The paper uses LLMs to replace heuristics-based rules in molecular grammar methods, which is a novel and interesting way to incorporate domain knowledge into the process of molecular grammar learning.

Thanks for recognizing the novelty, soundness, and intrigue of our work!

Why did the authors use images to describe the molecules to the LLMs? Did the authors experiment with text-based formats like SMILES and SELFIES?

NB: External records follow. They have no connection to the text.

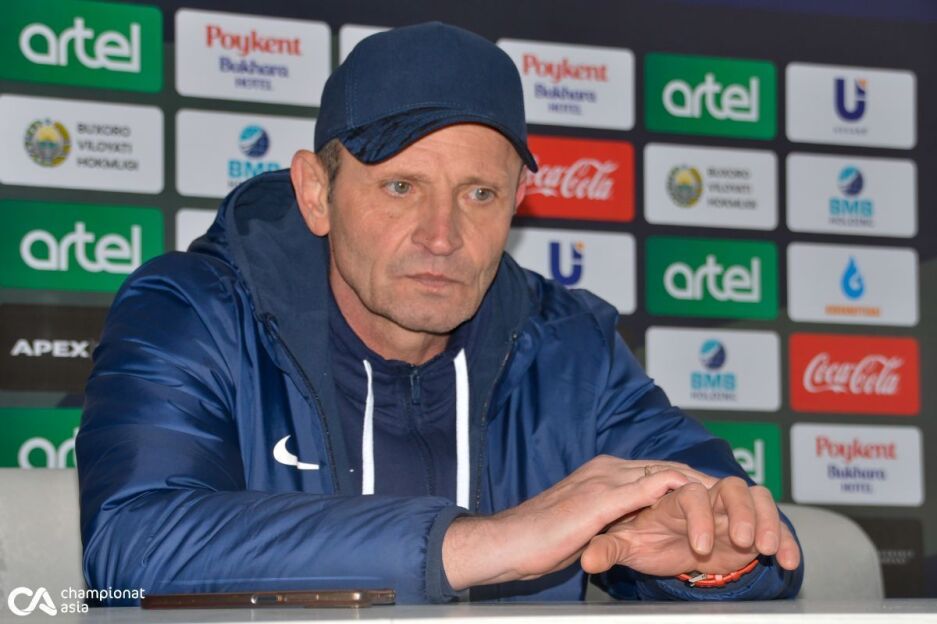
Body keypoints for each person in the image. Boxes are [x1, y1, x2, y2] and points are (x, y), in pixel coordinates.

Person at [76, 21, 803, 604]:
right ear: (316, 193)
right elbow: (132, 547)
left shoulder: (569, 347)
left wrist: (713, 556)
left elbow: (758, 542)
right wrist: (483, 543)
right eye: (400, 187)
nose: (441, 236)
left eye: (478, 194)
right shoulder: (194, 310)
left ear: (517, 201)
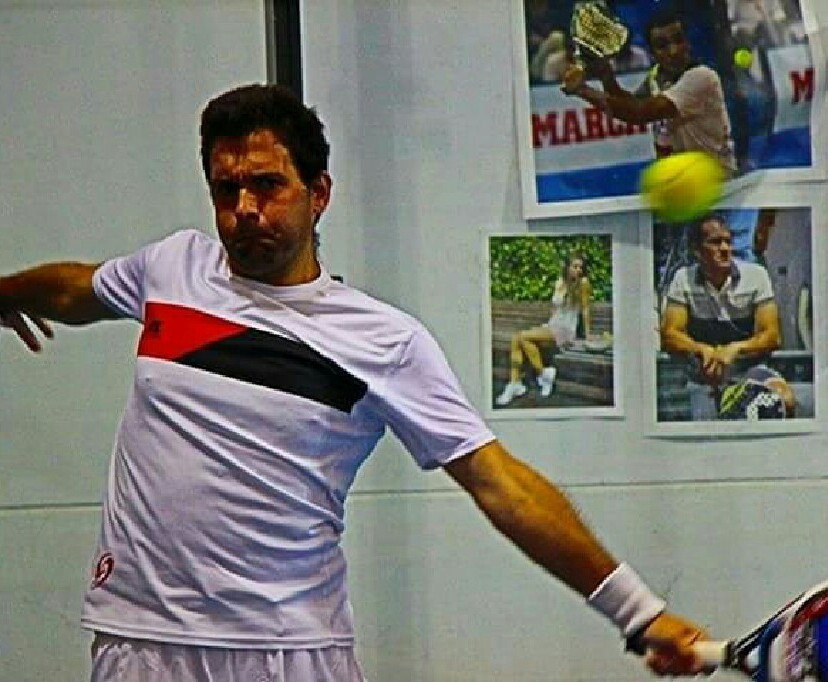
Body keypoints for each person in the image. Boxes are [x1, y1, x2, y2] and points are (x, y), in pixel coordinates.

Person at [0, 83, 707, 681]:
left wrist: (638, 612)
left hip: (287, 652)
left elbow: (502, 485)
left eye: (268, 185)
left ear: (319, 193)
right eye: (226, 188)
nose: (244, 208)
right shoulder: (172, 269)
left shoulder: (383, 340)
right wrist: (4, 292)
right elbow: (75, 290)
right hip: (136, 641)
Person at [562, 7, 738, 175]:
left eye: (678, 40)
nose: (673, 51)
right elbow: (630, 104)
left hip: (717, 181)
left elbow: (640, 113)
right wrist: (606, 75)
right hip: (680, 179)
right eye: (662, 45)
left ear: (688, 43)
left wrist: (583, 90)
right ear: (652, 53)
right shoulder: (656, 76)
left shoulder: (701, 77)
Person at [660, 212, 794, 420]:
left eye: (728, 242)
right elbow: (669, 334)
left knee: (785, 399)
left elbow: (772, 336)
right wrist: (701, 349)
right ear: (697, 250)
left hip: (748, 371)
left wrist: (735, 349)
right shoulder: (682, 279)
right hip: (700, 375)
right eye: (715, 242)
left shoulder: (756, 275)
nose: (724, 248)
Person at [496, 253, 593, 406]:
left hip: (566, 330)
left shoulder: (583, 283)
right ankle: (519, 382)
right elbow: (554, 309)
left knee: (522, 337)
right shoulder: (560, 282)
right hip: (553, 327)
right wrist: (548, 326)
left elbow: (586, 309)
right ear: (567, 267)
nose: (578, 270)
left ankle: (537, 376)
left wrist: (588, 335)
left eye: (580, 267)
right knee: (517, 338)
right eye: (575, 266)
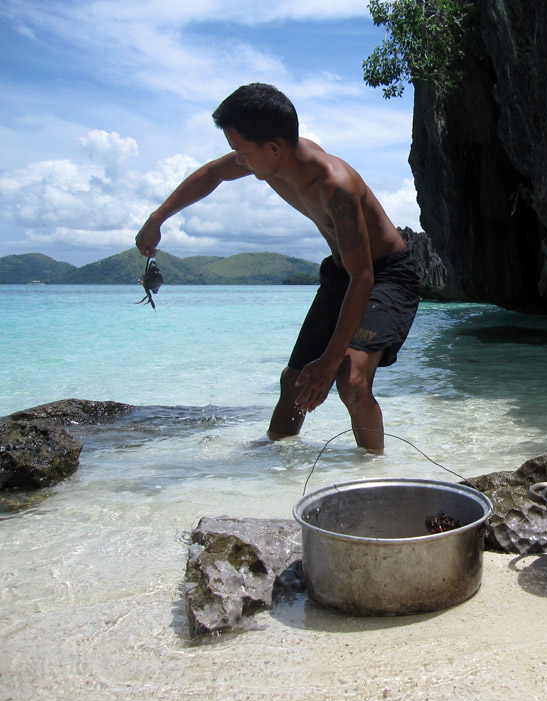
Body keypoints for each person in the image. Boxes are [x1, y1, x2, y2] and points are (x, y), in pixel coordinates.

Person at [135, 83, 420, 452]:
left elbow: (364, 278)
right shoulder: (274, 163)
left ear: (273, 148)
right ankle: (273, 465)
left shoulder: (335, 186)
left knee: (351, 382)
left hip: (385, 276)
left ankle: (374, 470)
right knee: (294, 381)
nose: (238, 160)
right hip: (343, 273)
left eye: (241, 151)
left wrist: (330, 360)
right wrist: (157, 218)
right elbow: (212, 174)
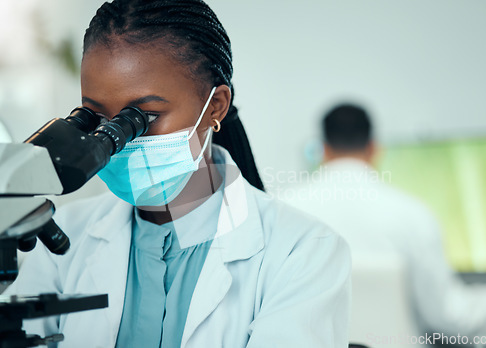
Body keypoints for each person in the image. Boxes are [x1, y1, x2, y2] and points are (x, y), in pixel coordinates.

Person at [4, 1, 351, 347]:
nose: (117, 141)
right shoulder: (62, 237)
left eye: (145, 117)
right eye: (96, 117)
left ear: (215, 107)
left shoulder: (302, 251)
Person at [284, 103, 486, 339]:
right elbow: (448, 315)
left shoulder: (282, 209)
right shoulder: (412, 213)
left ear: (323, 150)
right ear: (374, 149)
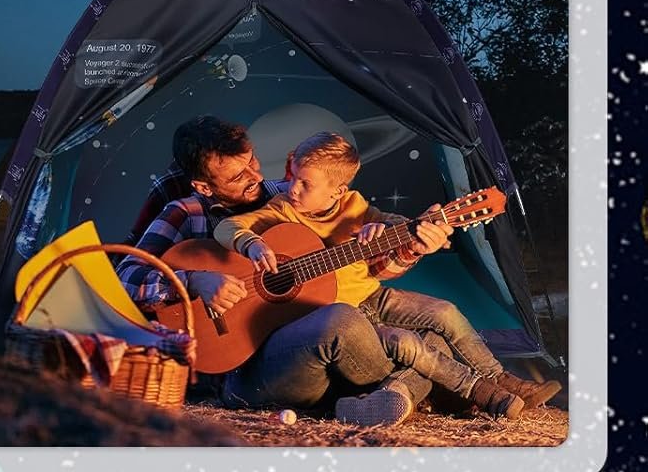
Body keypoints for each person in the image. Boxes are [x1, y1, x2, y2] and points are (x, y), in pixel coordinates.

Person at [119, 117, 497, 428]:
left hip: (315, 349)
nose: (255, 177)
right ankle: (415, 386)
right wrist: (192, 282)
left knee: (430, 327)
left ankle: (391, 395)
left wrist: (409, 243)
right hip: (243, 369)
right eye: (237, 176)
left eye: (252, 162)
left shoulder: (291, 193)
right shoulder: (184, 214)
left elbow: (367, 263)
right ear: (203, 186)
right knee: (347, 321)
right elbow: (124, 281)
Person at [215, 131, 559, 423]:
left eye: (305, 184)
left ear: (337, 191)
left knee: (445, 311)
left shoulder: (354, 206)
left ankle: (500, 378)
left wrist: (417, 230)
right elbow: (226, 227)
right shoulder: (281, 209)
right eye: (293, 177)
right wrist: (252, 244)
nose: (293, 188)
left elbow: (392, 223)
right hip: (333, 314)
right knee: (411, 343)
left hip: (370, 298)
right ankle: (461, 392)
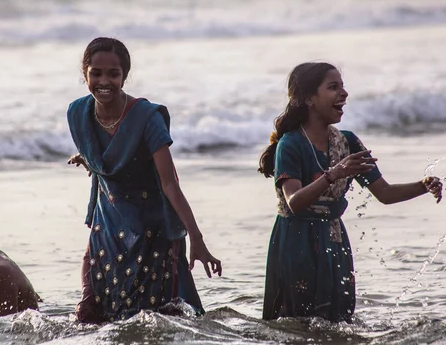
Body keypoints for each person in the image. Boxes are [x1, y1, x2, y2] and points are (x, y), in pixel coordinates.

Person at [258, 62, 443, 323]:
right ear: (308, 99)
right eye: (333, 87)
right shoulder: (290, 145)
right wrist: (334, 173)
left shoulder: (348, 142)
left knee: (338, 320)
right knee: (295, 323)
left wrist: (422, 186)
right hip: (296, 242)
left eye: (343, 87)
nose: (344, 94)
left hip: (333, 240)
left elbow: (385, 193)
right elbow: (295, 202)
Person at [67, 37, 222, 323]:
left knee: (158, 318)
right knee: (99, 314)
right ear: (85, 73)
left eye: (113, 74)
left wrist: (196, 238)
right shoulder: (78, 113)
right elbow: (104, 157)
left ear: (124, 75)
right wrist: (87, 159)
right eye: (96, 73)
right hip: (108, 225)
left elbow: (170, 183)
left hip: (152, 230)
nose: (104, 81)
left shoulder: (147, 118)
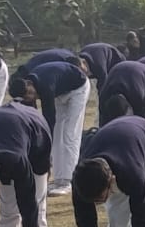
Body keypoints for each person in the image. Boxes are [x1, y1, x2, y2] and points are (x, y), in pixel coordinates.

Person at [15, 60, 91, 197]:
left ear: (29, 84)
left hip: (78, 88)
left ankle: (69, 181)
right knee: (57, 135)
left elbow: (49, 120)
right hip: (61, 91)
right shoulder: (33, 86)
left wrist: (44, 150)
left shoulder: (45, 86)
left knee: (70, 134)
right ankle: (58, 179)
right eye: (27, 97)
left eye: (30, 93)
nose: (32, 97)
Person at [98, 60, 145, 124]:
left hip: (140, 71)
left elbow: (141, 121)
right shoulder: (103, 99)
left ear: (130, 107)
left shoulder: (138, 97)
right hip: (119, 69)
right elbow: (102, 121)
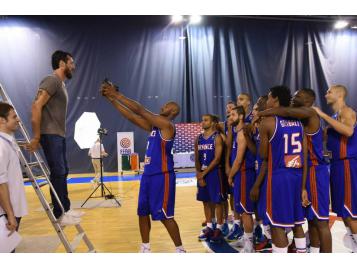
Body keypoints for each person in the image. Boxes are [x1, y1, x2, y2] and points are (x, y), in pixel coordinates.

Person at [101, 80, 185, 253]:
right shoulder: (155, 127)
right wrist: (112, 100)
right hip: (148, 176)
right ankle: (145, 248)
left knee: (166, 216)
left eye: (166, 105)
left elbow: (140, 110)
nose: (163, 106)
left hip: (162, 175)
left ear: (173, 111)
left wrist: (117, 94)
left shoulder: (167, 126)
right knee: (142, 212)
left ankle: (180, 250)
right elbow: (131, 116)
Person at [257, 88, 332, 253]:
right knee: (308, 220)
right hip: (301, 170)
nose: (293, 97)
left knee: (320, 222)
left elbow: (284, 110)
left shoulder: (310, 113)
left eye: (298, 96)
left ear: (307, 101)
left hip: (314, 170)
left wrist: (262, 113)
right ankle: (309, 251)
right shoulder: (298, 120)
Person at [26, 50, 83, 226]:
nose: (73, 66)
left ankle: (65, 209)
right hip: (50, 134)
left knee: (63, 171)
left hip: (58, 134)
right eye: (71, 62)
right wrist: (36, 136)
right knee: (58, 172)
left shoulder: (61, 84)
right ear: (62, 64)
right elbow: (36, 106)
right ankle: (59, 213)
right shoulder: (52, 80)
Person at [250, 85, 308, 253]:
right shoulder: (298, 122)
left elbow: (263, 155)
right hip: (297, 174)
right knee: (297, 222)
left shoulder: (268, 122)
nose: (267, 100)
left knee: (277, 226)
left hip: (279, 176)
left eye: (268, 97)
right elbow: (303, 155)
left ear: (274, 99)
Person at [313, 84, 357, 253]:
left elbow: (348, 131)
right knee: (344, 212)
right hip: (337, 165)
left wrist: (322, 115)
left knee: (351, 213)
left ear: (339, 95)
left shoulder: (345, 111)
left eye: (329, 91)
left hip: (347, 164)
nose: (325, 94)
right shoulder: (334, 116)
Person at [0, 102, 28, 252]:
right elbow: (0, 183)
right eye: (14, 116)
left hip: (11, 209)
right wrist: (10, 214)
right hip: (6, 212)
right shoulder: (1, 145)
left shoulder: (8, 142)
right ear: (2, 120)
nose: (18, 120)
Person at [227, 106, 256, 252]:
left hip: (244, 174)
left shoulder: (242, 133)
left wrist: (231, 175)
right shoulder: (237, 132)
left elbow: (238, 160)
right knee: (243, 211)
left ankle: (249, 246)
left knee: (246, 212)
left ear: (240, 116)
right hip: (241, 174)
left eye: (232, 114)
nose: (229, 117)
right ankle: (246, 239)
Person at [195, 114, 225, 243]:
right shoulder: (198, 138)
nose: (203, 122)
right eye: (202, 120)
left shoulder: (217, 137)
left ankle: (218, 228)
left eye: (206, 120)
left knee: (217, 202)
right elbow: (196, 158)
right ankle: (209, 227)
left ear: (212, 123)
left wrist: (204, 173)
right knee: (205, 201)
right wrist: (198, 173)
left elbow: (217, 159)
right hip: (203, 173)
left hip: (214, 173)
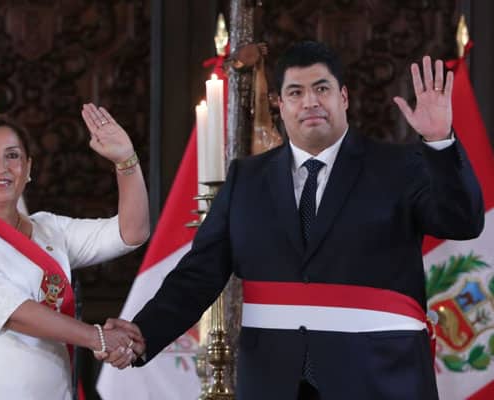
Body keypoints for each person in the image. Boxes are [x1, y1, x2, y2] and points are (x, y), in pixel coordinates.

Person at [101, 41, 485, 399]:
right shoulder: (246, 179)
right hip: (274, 382)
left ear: (344, 97)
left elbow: (463, 222)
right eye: (296, 93)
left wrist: (440, 142)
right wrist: (142, 333)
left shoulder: (400, 168)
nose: (310, 102)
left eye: (322, 89)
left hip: (381, 380)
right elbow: (198, 275)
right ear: (279, 104)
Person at [0, 104, 148, 400]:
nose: (0, 168)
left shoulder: (50, 229)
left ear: (28, 168)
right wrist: (98, 337)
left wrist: (125, 160)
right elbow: (10, 310)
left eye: (12, 156)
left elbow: (131, 232)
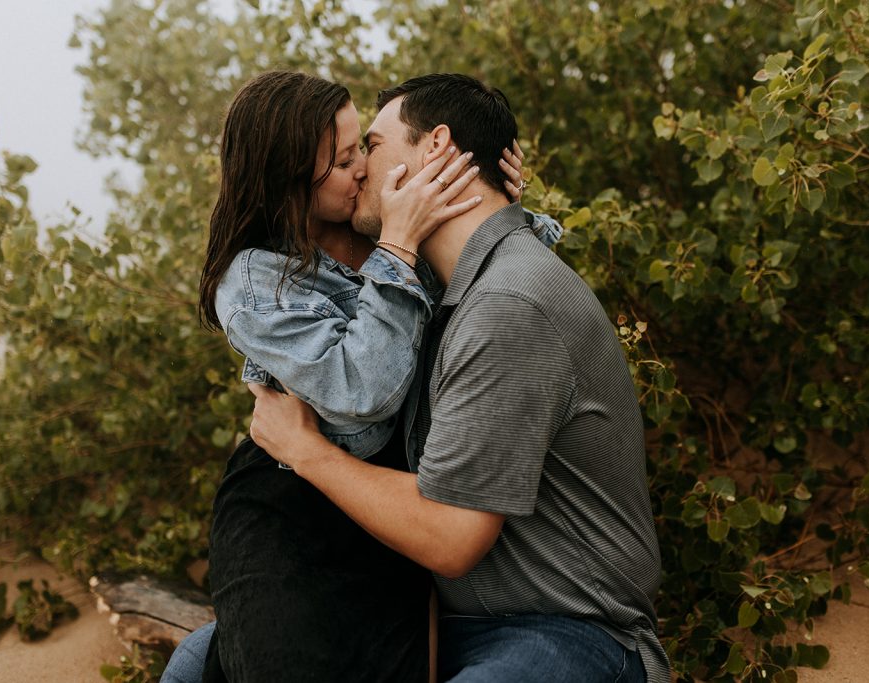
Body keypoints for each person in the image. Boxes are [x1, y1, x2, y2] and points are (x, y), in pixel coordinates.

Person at [247, 74, 670, 683]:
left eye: (372, 144)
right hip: (449, 625)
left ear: (436, 147)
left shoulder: (509, 302)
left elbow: (450, 537)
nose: (360, 168)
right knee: (200, 660)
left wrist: (305, 450)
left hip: (569, 630)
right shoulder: (457, 292)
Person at [161, 71, 561, 682]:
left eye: (362, 149)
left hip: (388, 508)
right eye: (344, 159)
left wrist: (492, 200)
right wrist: (400, 246)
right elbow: (362, 396)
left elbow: (492, 282)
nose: (362, 170)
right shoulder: (255, 282)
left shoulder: (378, 223)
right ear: (290, 175)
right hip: (292, 509)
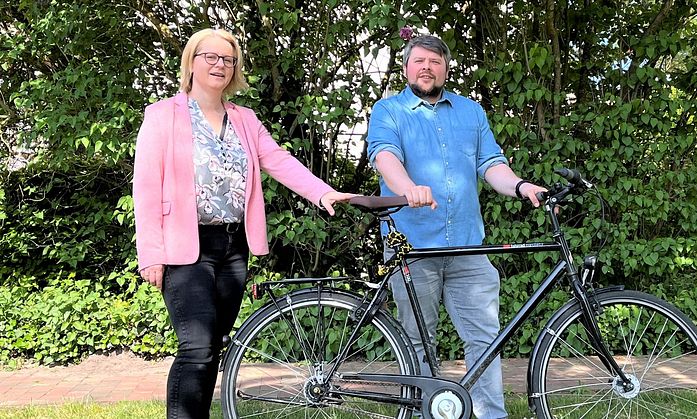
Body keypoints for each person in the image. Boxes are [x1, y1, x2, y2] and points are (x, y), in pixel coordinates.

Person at [133, 28, 354, 419]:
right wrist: (151, 254)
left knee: (212, 346)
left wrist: (322, 193)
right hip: (186, 248)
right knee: (196, 346)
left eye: (228, 59)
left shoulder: (245, 119)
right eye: (211, 57)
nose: (220, 65)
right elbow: (146, 186)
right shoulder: (162, 115)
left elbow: (278, 161)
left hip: (233, 248)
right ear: (192, 61)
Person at [367, 34, 546, 418]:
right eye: (419, 61)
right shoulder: (389, 110)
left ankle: (489, 415)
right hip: (412, 246)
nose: (426, 68)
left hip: (468, 248)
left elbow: (490, 165)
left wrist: (520, 186)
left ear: (446, 68)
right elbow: (385, 157)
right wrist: (408, 189)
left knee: (485, 340)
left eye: (434, 61)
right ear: (406, 68)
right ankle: (421, 413)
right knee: (417, 342)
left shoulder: (470, 112)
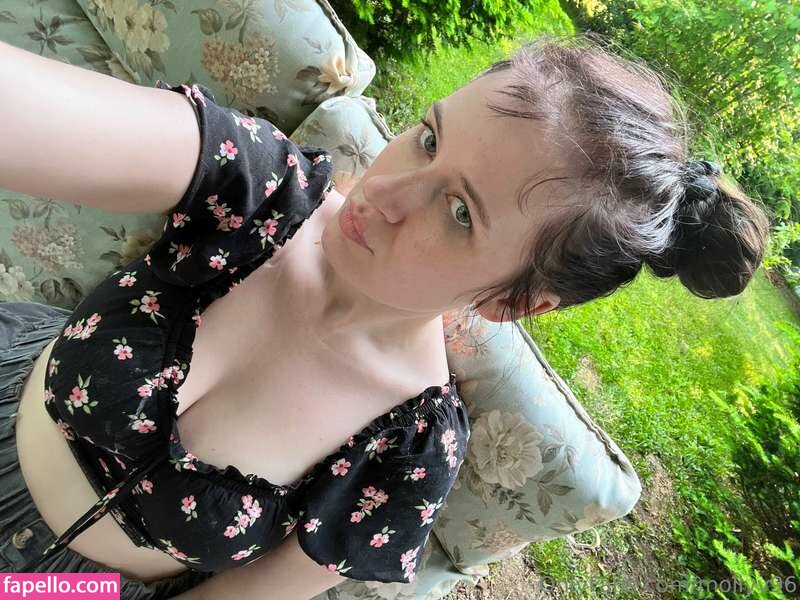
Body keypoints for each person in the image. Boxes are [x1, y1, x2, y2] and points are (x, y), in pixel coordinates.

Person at [0, 31, 770, 599]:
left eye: (460, 213)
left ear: (512, 301)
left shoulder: (406, 451)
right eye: (428, 138)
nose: (383, 193)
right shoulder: (254, 187)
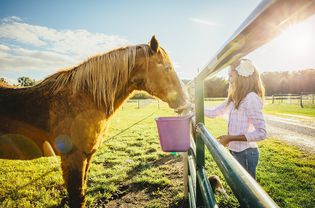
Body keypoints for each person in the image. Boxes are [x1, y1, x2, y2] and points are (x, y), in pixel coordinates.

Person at [205, 59, 266, 179]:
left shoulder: (251, 98)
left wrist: (230, 138)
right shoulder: (234, 98)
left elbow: (262, 133)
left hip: (246, 153)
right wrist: (193, 107)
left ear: (242, 78)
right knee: (239, 186)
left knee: (247, 192)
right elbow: (213, 112)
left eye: (230, 76)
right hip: (235, 151)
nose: (228, 80)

There are three reasons why we choose rendering molecular images as the input to LLMs:

1. Literature review of LLM’s chemistry comprehension abilities: Foundation models like GPT-4o and Gemini have shown multi-modal comprehension ability in aligning natural language descriptions with corresponding images for advanced reasoning, but there has been less work on aligning formal languages like SMILES with corresponding images. This may be because LLMs find it easier to obtain semantics from natural descriptions rather than SMILES. For instance, studies like [1,Section D] and [2] find LLMs perform great on tasks that require reasoning from the natural description of molecules, but struggle when fed SMILES/SELFIES (e.g. 0% SMILES-to-name success in [1] Section D).
2. Technical formulation is in terms of hypergraphs Our underlying formulation builds off the history of hyperedge-replacement grammars, which operate at the hyperedge (or substructure) level instead of the atom level. SMILES/SELFIES syntax doesn’t easily support substructure-level annotations and extending it to do so not only is out of the scope of this work but also changes the data used for LLM pre-training. Meanwhile, rdkit has a library of functions for highlighting, color-coding, and rendering substructures.
3. Interpretability of the grammar learning process. We thought long and hard about how the complex, hierarchical structured representation of hypergraphs can be fed into LLMs. After initial conversations with chemists, we came to the conclusion that highlighting substructures is the most visually meaningful way to consume the information. We, in parallel with a few others [3], identified an opportunity for combining the latest multi-modal understanding and cheminformatics rendering tools. We hope these points sufficiently motivate the visual representation input, and a summarized discussion will be added to the main text.

[1] White et al. Assessment of chemistry knowledge in large language models that generate code. Digital Discovery, 2(2):368–376, 2023.

[2] Guo et al. What Can Large Language Models Do in Chemistry? A Comprehensive Benchmark on Eight Tasks. NeurIPS, 2023.

[3] Wang, Zixu, et al. "Image-based generation for molecule design with SketchMol." Nature Machine Intelligence (2025): 1-12.